European Union insurance watchdog will review proposed Solvency II regulations
The European Union’s insurance watchdog has launched a study of proposed capital and risk management rules. Insurers expect the study to show that a major rewriting of life insurance rules will be needed, adding to repeated delays in the introduction of the new regime.
The European Insurance and Occupational Pensions Authority ( EIOPA) does not expect that Solvency II will come into force earlier than 1 January 2016. Germany’s insurance watchdog suggests that a 2017 start may be more realistic. “If these seemingly technical details of the new regime are not correct, the impact on the European insurance industry, its clients and the economy would be severe,” says Olav Jones, deputy director general of Insurance Europe.
Some life insurance companies predict that Solvency II will make their products unviable because of requirements forcing greater capitalisation and products with guaranteed returns to customers.
European insurers diversify risks to boost returns
European insurers and asset managers are lending to big-ticket infrastructure projects, companies and property developers where banks might no longer be able to, in order to diversify their risk and boost returns.
Europe’s second-largest insurer, AXA, is teaming up with Société Générale to lend to small- to mid-sized companies. “We are reopening some boxes that have been closed since 2008 in the crisis,” says Laurent Clamagirand,
AXA’s chief investment officer.

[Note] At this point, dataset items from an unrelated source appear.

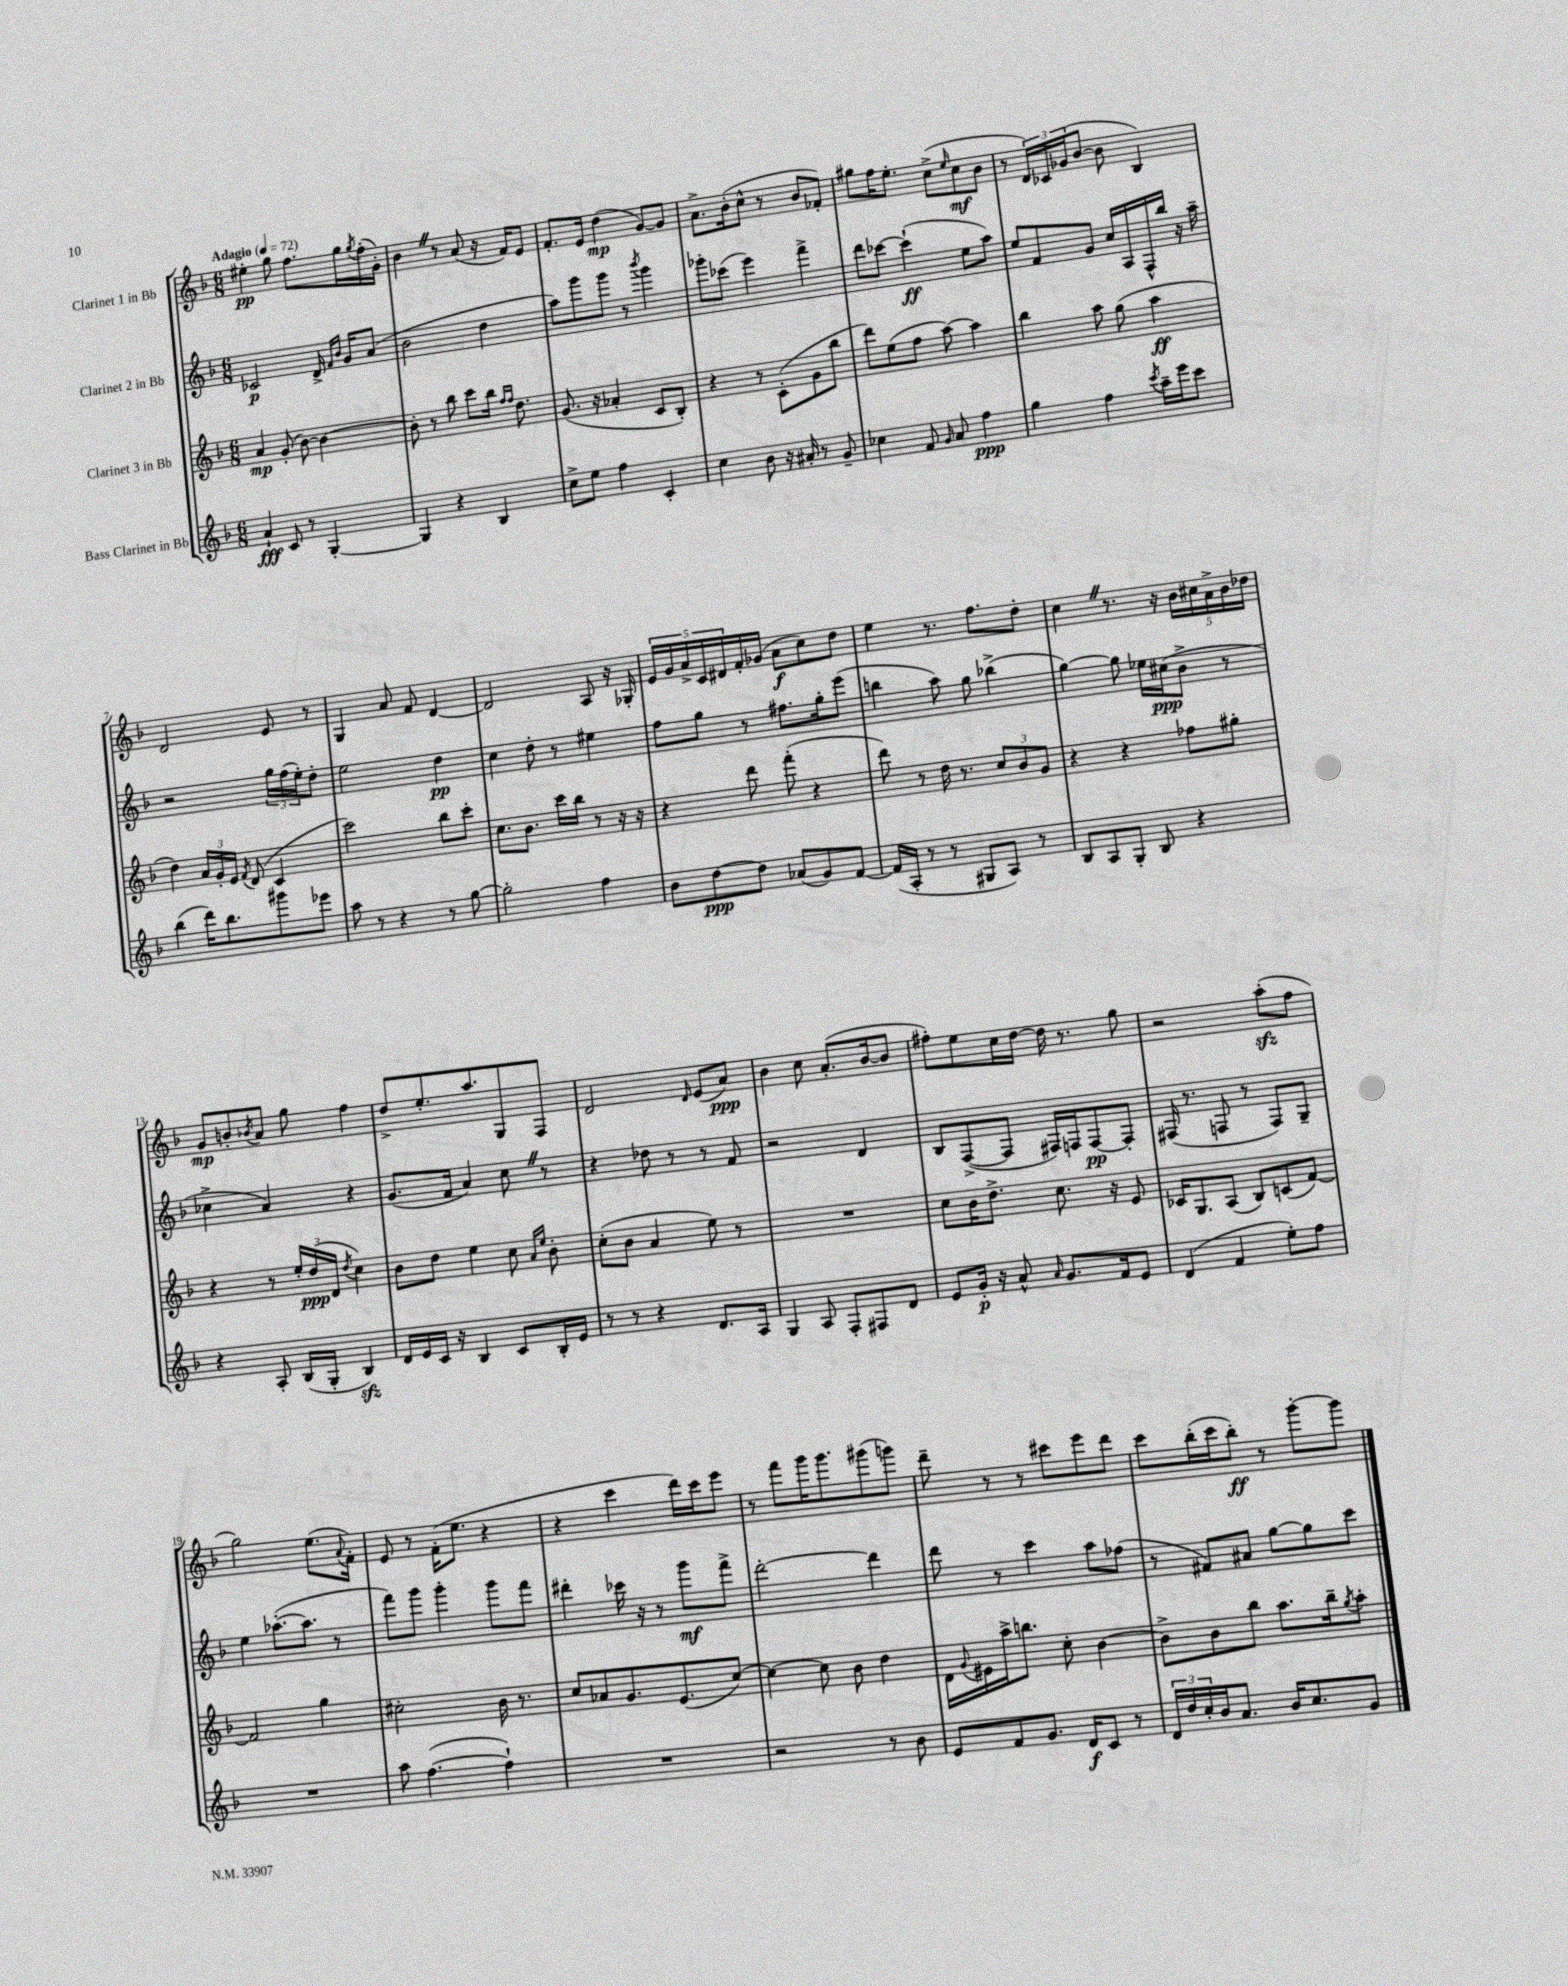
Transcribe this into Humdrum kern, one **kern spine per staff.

**kern	**dynam	**kern	**dynam	**kern	**dynam	**kern	**dynam
*part4	*part4	*part3	*part3	*part2	*part2	*part1	*part1
*staff4	*staff4	*staff3	*staff3	*staff2	*staff2	*staff1	*staff1
*I"Bass Clarinet in Bb	*	*I"Clarinet 3 in Bb	*	*I"Clarinet 2 in Bb	*	*I"Clarinet 1 in Bb	*
*clefG2	*	*clefG2	*	*clefG2	*	*clefG2	*
*k[b-]	*	*k[b-]	*	*k[b-]	*	*k[b-]	*
*M6/8	*	*M6/8	*	*M6/8	*	*M6/8	*
*MM72	*	*MM72	*	*MM72	*	*MM72	*
=1	=1	=1	=1	=1	=1	=1	=1
!	!	!	!	!	!	!LO:TX:a:B:t=Adagio	!
4a`/	fff	4a/	mp	2c-X/	p	4ee#X'\	pp
8c/	.	(8g'/	.	.	.	8gg\	.
8r	.	[8b-\)	.	.	.	8.ff\L	.
[4G'/	.	4b-\_	.	16d^/	.	.	.
.	.	.	.	16qqf/LL	.	.	.
.	.	.	.	16qqb-/JJ	.	.	.
.	.	.	.	16g/KL	.	16gg\L	.
.	.	.	.	.	.	8qgg/	.
.	.	.	.	(8a/J	.	(16ff'\	.
.	.	.	.	.	.	16g'\JJ)	.
=2	=2	=2	=2	=2	=2	=2	=2
4G/]	.	8b-'\]	.	2b-\	.	4b-Z\	.
.	.	8r	.	.	.	.	.
4r	.	8bb-\	.	.	.	8r	.
.	.	8ccc\L	.	.	.	(8a/	.
4B-/	.	16bb-\Jk	.	4dd\	.	16r	.
.	.	16qqff/LL	.	.	.	.	.
.	.	16qqff/JJ	.	.	.	.	.
.	.	8.dd\	.	.	.	16f/KL)	.
.	.	.	.	.	.	8e/J	.
=3	=3	=3	=3	=3	=3	=3	=3
8cc^\L	.	(8.g/	.	8aa\L)	.	8.f'/L	.
8ee\J	.	.	.	8ggg\	.	.	.
.	.	16r	.	.	.	16e/Jk	.
4ff\	.	4a-X'/	.	8ggg\J	.	(4dd\	mp
.	.	.	.	8r	.	.	.
.	.	.	.	8qbbb-/	.	.	.
4c'/	.	8c/L	.	4ggg\	.	[8g/L)	.
.	.	8B-'/J)	.	.	.	8g/J]	.
=4	=4	=4	=4	=4	=4	=4	=4
4cc\	.	4r	.	8ggg-X'\L	.	8.a^\L	.
.	.	.	.	(8ccc-X\J	.	.	.
.	.	.	.	.	.	(16b-'\k	.
8b-\	.	8r	.	4eee\)	.	8cc^^\J	.
16r	.	(8c'\L	.	.	.	8r	.
16a#X'/	.	.	.	.	.	.	.
8r	.	8g\	.	4fff^\	.	8b-/L	.
8g~/	.	8bb-\J	.	.	.	8f-X'/J)	.
=5	=5	=5	=5	=5	=5	=5	=5
4cc-X\	.	8ddd\L)	.	8ddd\L	.	8gg#X\L	.
.	.	(8ee\	.	[8ccc-X\J	.	16ff\K	.
.	.	.	.	.	.	8.ee'\J	.
8f/	.	8ff\J	.	(4ccc-`\]	ff	.	.
16qqg/	.	.	.	.	.	.	.
8a/	.	[8aa\)	.	.	.	(8cc^\L	.
.	.	.	.	.	.	16qqee/	.
4ff\	ppp	4aa\]	.	8ee\L	.	8cc\	mf
.	.	.	.	8aa\J)	.	8b-\J	.
=6	=6	=6	=6	=6	=6	=6	=6
4gg\	.	4bb-\	.	8ee/L	.	8r	.
.	.	.	.	8f/	.	24d/LL)	.
.	.	.	.	.	.	24c-X/	.
.	.	.	.	.	.	(24g-X/J	.
4ff\	.	8aa\	.	8g/J	.	[8b-/J	.
.	.	(8gg\	.	16cc/LL	.	8b-\]	.
.	.	.	.	16A/	.	.	.
8qccc/	.	.	.	.	.	.	.
16aa~\LL	.	4aa\	ff	16F^^/	.	4B-/)	.
16eee\J	.	.	.	16bb-/JJ	.	.	.
8ccc\J	.	.	.	16r	.	.	.
.	.	.	.	16aa~\	.	.	.
!!LO:LB:g=z
=7	=7	=7	=7	=7	=7	=7	=7
(4bb-\	.	4dd\)	.	2r	.	2d/	.
16ddd\KL)	.	24a/LL	.	.	.	.	.
.	.	24g'/	.	.	.	.	.
8.bb-\	.	.	.	.	.	.	.
.	.	24e/JJ	.	.	.	.	.
.	.	8qf/	.	.	.	.	.
.	.	(8d/	.	.	.	.	.
8ggg#X\	.	4c/	.	24gg\LL	.	8e/	.
.	.	.	.	(24ff\	.	.	.
.	.	.	.	24ee'\J)	.	.	.
8eee-X\J	.	.	.	8dd'\J	.	8r	.
=8	=8	=8	=8	=8	=8	=8	=8
8aa\	.	2ccc\)	.	2ee\	.	4G/	.
8r	.	.	.	.	.	.	.
4r	.	.	.	.	.	8a/	.
.	.	.	.	.	.	8f/	.
8r	.	8bb-\L	.	4dd\	pp	[4d/	.
[8gg\	.	8ccc'\J	.	.	.	.	.
=9	=9	=9	=9	=9	=9	=9	=9
2gg'\]	.	8.cc\L	.	4cc\	.	2d/]	.
.	.	8.b-\J	.	.	.	.	.
.	.	.	.	8dd'\	.	.	.
.	.	16ccc\LL	.	8r	.	.	.
.	.	16bb-\JJ	.	.	.	.	.
4ff\	.	8r	.	4ee#X\	.	8A/	.
.	.	16r	.	.	.	16r	.
.	.	16r	.	.	.	16G-X'/	.
=10	=10	=10	=10	=10	=10	=10	=10
8b-\L	.	4r	.	8ff\L	.	20e/LL	.
.	.	.	.	.	.	20g/	.
.	.	.	.	.	.	20a^/	.
[8dd\	ppp	.	.	8gg\J	.	.	.
.	.	.	.	.	.	20c/	.
.	.	.	.	.	.	20d#X/	.
8dd\J]	.	8ddd\	.	8r	.	16f'/	.
.	.	.	.	.	.	(16g-X/JJ	.
(8a-X/L	.	(8fff'\	.	8.ff#X\L	.	8a\L	f
8g/)	.	4r	.	.	.	8cc\)	.
.	.	.	.	16gg'\k	.	.	.
[8f/J	.	.	.	(8eee\J	.	8dd\J	.
=11	=11	=11	=11	=11	=11	=11	=11
(16f/LL]	.	8ddd\)	.	4bbn\	.	4ee\	.
16A'/JJ	.	.	.	.	.	.	.
8r	.	8r	.	.	.	.	.
8r	.	16dd\	.	8aa\)	.	8.r	.
.	.	8.r	.	.	.	.	.
8G#X/L	.	.	.	8gg\	.	.	.
.	.	.	.	.	.	8.ff\L	.
8A/J)	.	12cc/L	.	(4bb-X^\	.	.	.
.	.	12b-/	.	.	.	.	.
8r	.	.	.	.	.	8dd'\J	.
.	.	12g/J	.	.	.	.	.
=12	=12	=12	=12	=12	=12	=12	=12
8B-/L	.	4r	.	[4gg\)	.	4ccZ\	.
8A/	.	.	.	.	.	.	.
8G'/J	.	4r	.	8gg\]	.	8.r	.
8B-/	.	.	.	16ee-X\LL	.	.	.
.	.	.	.	(16cc#X\J	ppp	16r	.
4r	.	8ff-X\L	.	8b-^\J	.	20b-\LL	.
.	.	.	.	.	.	20cc#X\	.
.	.	.	.	.	.	20a^\	.
.	.	8gg#X'\J	.	8r	.	.	.
.	.	.	.	.	.	20b-\	.
.	.	.	.	.	.	20dd-X\JJ	.
!!LO:LB:g=z
=13	=13	=13	=13	=13	=13	=13	=13
4r	.	4r	.	4cc-X^\	.	8g/L	mp
.	.	.	.	.	.	8bn'/	.
.	.	.	.	.	.	8qb-X/	.
8A'/	.	8r	.	4a/)	.	8a/J	.
(16B-/LL	.	24ee'/LL	.	.	.	8gg\	.
.	.	(24dd/	ppp	.	.	.	.
16G'/JJ	.	.	.	.	.	.	.
.	.	24d/JJ	.	.	.	.	.
.	.	8qdd/	.	.	.	.	.
4B-zz/)	.	4cc\)	.	4r	.	4ff\	.
=14	=14	=14	=14	=14	=14	=14	=14
16d/LL	.	8b-\L	.	(8.g/L	.	8dd^/L	.
16e/	.	.	.	.	.	.	.
16c/JJ	.	8dd\J	.	.	.	8.ee'/	.
16r	.	.	.	16f/Jk	.	.	.
4B-/	.	4ee\	.	4a/)	.	.	.
.	.	.	.	.	.	8.aa/	.
8c/L	.	8cc\	.	8ccZ\	.	8G/	.
.	.	16qqa/LL	.	.	.	.	.
.	.	16qqee/JJ	.	.	.	.	.
16B-'/L	.	8b-'\	.	8r	.	8F/J	.
16e/JJ	.	.	.	.	.	.	.
=15	=15	=15	=15	=15	=15	=15	=15
8r	.	(8cc'\L	.	4r	.	2d/	.
8r	.	8b-\J	.	.	.	.	.
4r	.	4a/	.	8dd-X\	.	.	.
.	.	.	.	8r	.	.	.
.	.	.	.	.	.	16qqd/	.
8.d/L	.	8ee\)	.	8r	.	(8e/L	.
.	.	8r	.	8f/	.	8a/J)	ppp
16A/Jk	.	.	.	.	.	.	.
=16	=16	=16	=16	=16	=16	=16	=16
4G/	.	2.r	.	2r	.	4b-\	.
8A/	.	.	.	.	.	8cc\	.
8F'/L	.	.	.	.	.	(8.a'/L	.
8F#X/	.	.	.	4d/	.	.	.
.	.	.	.	.	.	[16b-/k	.
8d/J	.	.	.	.	.	8b-/J]	.
=17	=17	=17	=17	=17	=17	=17	=17
8e/L	.	8cc\L	.	8B-/L	.	8ff#X'\L)	.
16g'/Jk	p	16b-\K	.	([8F^/	.	8ee\	.
16r	.	8.dd^\J	.	.	.	.	.
8a^^/	.	.	.	8F/J]	.	16cc\L	.
.	.	.	.	.	.	[16dd\JJ	.
16qqa/	.	.	.	.	.	.	.
8.g/L	.	8.cc\	.	16F#X/LL)	.	16dd\]	.
.	.	.	.	16Fn/J	.	8.r	.
.	.	.	.	[8F/	pp	.	.
16f/k	.	16r	.	.	.	.	.
8e/J	.	8e/	.	8F'/J]	.	8gg\	.
=18	=18	=18	=18	=18	=18	=18	=18
(4d/	.	16c-X/KL	.	(16F#X/	.	2r	.
.	.	8.G/	.	8.r	.	.	.
4f/	.	(8A/J	.	8Fn/	.	.	.
.	.	8B-/L)	.	8r	.	.	.
8ee'\L)	.	(8cn/	.	8F/L)	.	(8aazz'\L	.
8ff\J	.	[8f/J)	.	8G~/J	.	8ff\J	.
!!LO:LB:g=z
=19	=19	=19	=19	=19	=19	=19	=19
2.r	.	2f/]	.	4ee\	.	2gg\)	.
.	.	.	.	([8.aa-X'\L	.	.	.
.	.	.	.	8.aa-\J]	.	.	.
.	.	4gg\	.	.	.	(8.ee\L	.
.	.	.	.	8r	.	.	.
.	.	.	.	.	.	8qqa/	.
.	.	.	.	.	.	16f'\Jk)	.
=20	=20	=20	=20	=20	=20	=20	=20
8aa\	.	2cc#X'\	.	8fff\L)	.	8e/	.
([4.ff\	.	.	.	8ggg\J	.	8r	.
.	.	.	.	4ggg'\	.	(16f'\KL	.
.	.	.	.	.	.	8.ee\J	.
4ff`\])	.	16b-\	.	8ggg\L	.	4r	.
.	.	8.r	.	.	.	.	.
.	.	.	.	8fff\J	.	.	.
=21	=21	=21	=21	=21	=21	=21	=21
2.r	.	8cc/L	.	4ddd#X'\	.	4r	.
.	.	8a-X/	.	.	.	.	.
.	.	8.g/	.	16ccc-X\	.	4ccc\	.
.	.	.	.	16r	.	.	.
.	.	.	.	8r	.	.	.
.	.	(8.e/	.	.	.	.	.
.	.	.	.	8ggg\L	mf	16ddd\LL)	.
.	.	.	.	.	.	16ccc\J	.
.	.	[8cc/J)	.	8fff^\J	.	8eee\J	.
=22	=22	=22	=22	=22	=22	=22	=22
2r	.	4cc\_	.	[2ddd'\	.	8r	.
.	.	.	.	.	.	8fff\L	.
.	.	8cc\]	.	.	.	16ggg\K	.
.	.	.	.	.	.	8.ggg\	.
.	.	8b-\	.	.	.	.	.
8r	.	4dd\	.	4ddd\]	.	(8ggg#X\	.
8b-\	.	.	.	.	.	8gggn\J)	.
=23	=23	=23	=23	=23	=23	=23	=23
8e/L	.	16d\LL	.	8ddd\	.	8ddd~\	.
.	.	8qqg/	.	.	.	.	.
.	.	16e#X\	.	.	.	.	.
8f/	.	16aa^\J	.	8r	.	8r	.
.	.	8.bbn\J	.	.	.	.	.
8.g/J	.	.	.	4ccc\	.	8r	.
.	.	8cc'\	.	.	.	8ccc#X\L	.
16d/KL	f	.	.	.	.	.	.
8c/J	.	[4b-\	.	8aa\L	.	8eee\	.
8r	.	.	.	(8ff-X\J	.	8ddd\J	.
=24	=24	=24	=24	=24	=24	=24	=24
24d/LL	.	8b-^\L]	.	8r	.	8ccc\L	.
24dd/	.	.	.	.	.	.	.
24cc'/	.	.	.	.	.	.	.
16b-/J	.	8b-\	.	8f#X/L)	.	(16bb-'\L	.
8.a/J	.	.	.	.	.	16ccc\J	.
.	.	8bb-\J	.	8a#X/J	.	8bb-'\J)	ff
16b-/KL	.	8.aa\L	.	[8gg\L	.	8r	.
8.cc/	.	.	.	.	.	.	.
.	.	.	.	8gg\]	.	[8ggg'\L	.
.	.	16bb-~\k	.	.	.	.	.
.	.	8qgg/	.	.	.	.	.
8g/J	.	8aa'\J	.	8ccc\J	.	8ggg\J]	.
==	==	==	==	==	==	==	==
*-	*-	*-	*-	*-	*-	*-	*-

Over time, AXA is likely to boost investments in corporate, infrastructure and other types of debt to between 10 and 20 per cent of its €40 billion ($53.4 billion) of yearly investments from all but zero as recently as five years ago.
In France, BNP Paribas Investment Partners recently launched its third corporate debt fund for insurers in a year, and in Northern Europe, Swiss Re is to invest $500 million in senior debt issued by northern European infrastructure projects. In the UK, Legal and General’s asset management arm completed a $190 million loan deal last year with student housing specialist Unite Group, while in France.
Europe’s largest insurer Allianz is taking a tentative approach to corporate loans. It has, however increased its presence in areas like commercial real estate where some recent loans are yielding 1.5 to two percentage points more than the equivalent sovereign bonds.